Directions:
Please return the data below word for word, leaving out the pictures.

»»

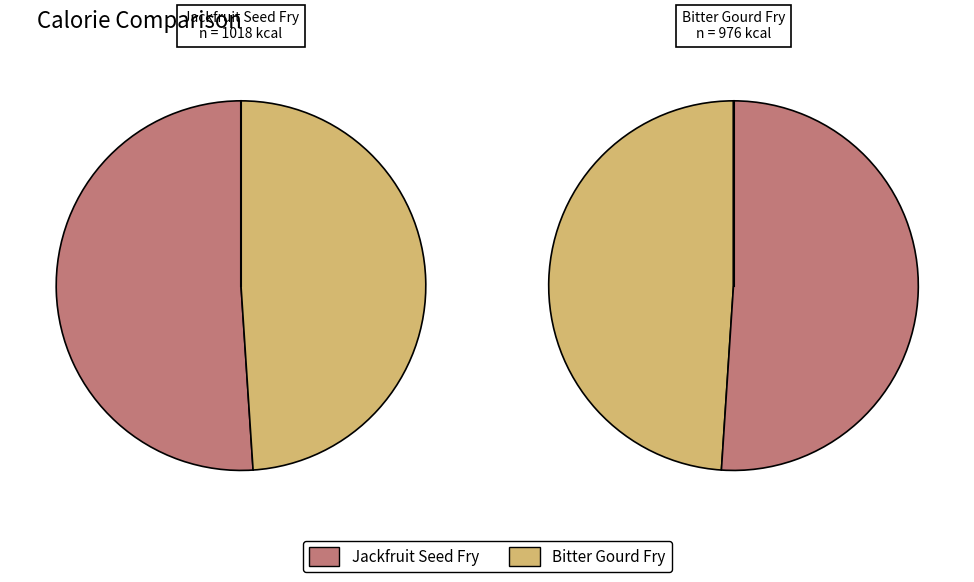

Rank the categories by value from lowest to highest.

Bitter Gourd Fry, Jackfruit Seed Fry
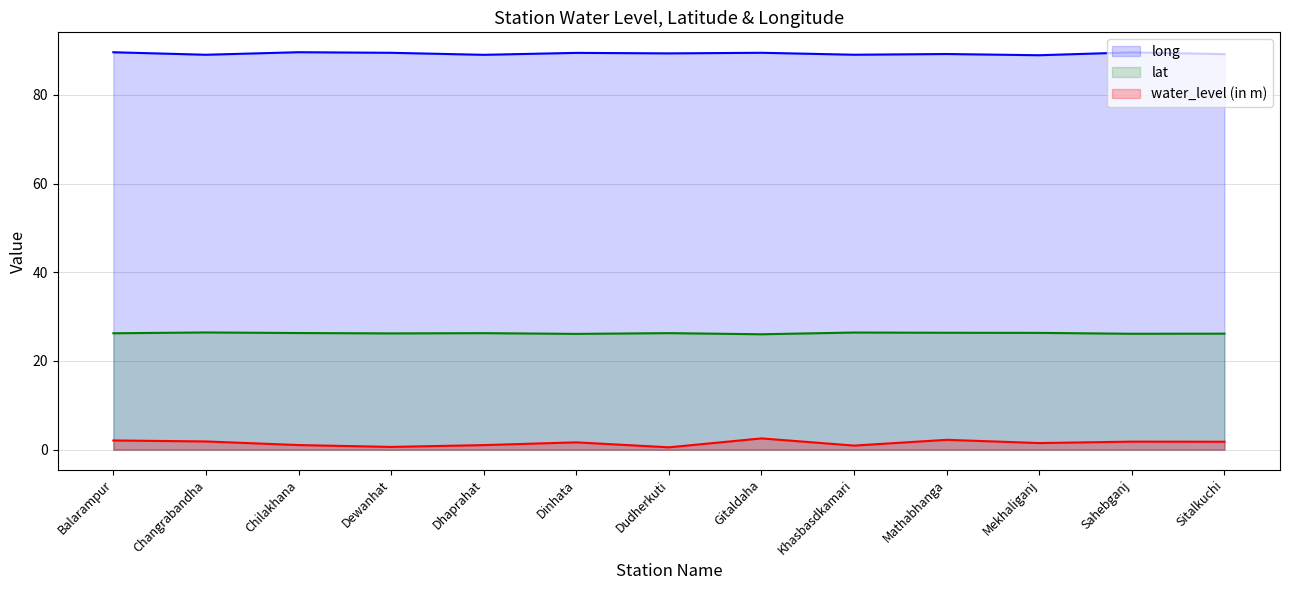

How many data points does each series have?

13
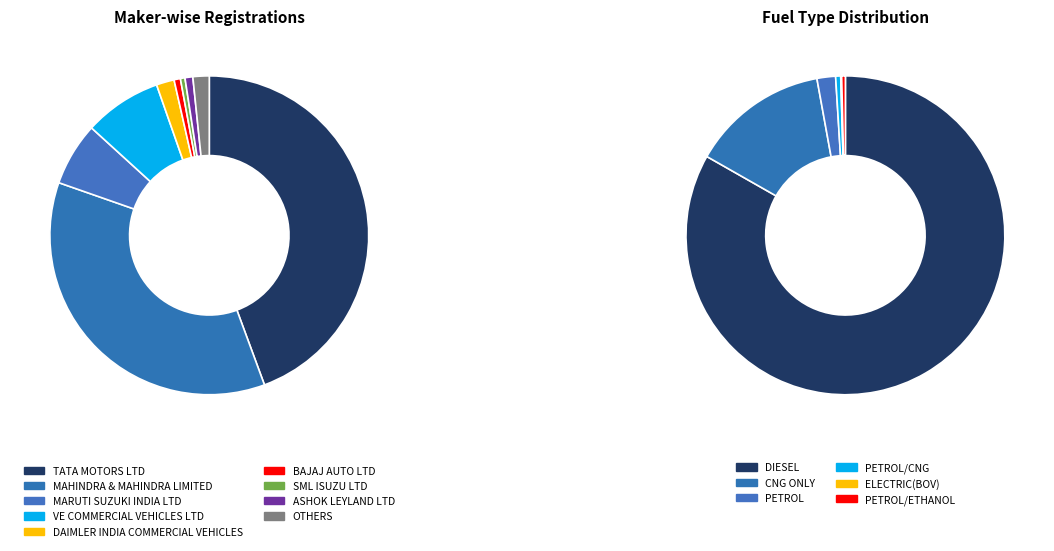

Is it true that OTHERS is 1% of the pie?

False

««

Answer section:
Rank the categories by value from lowest to highest.

Bitter Gourd Fry, Jackfruit Seed Fry

How many data points does each series have?

13

Is it true that OTHERS is 1% of the pie?

False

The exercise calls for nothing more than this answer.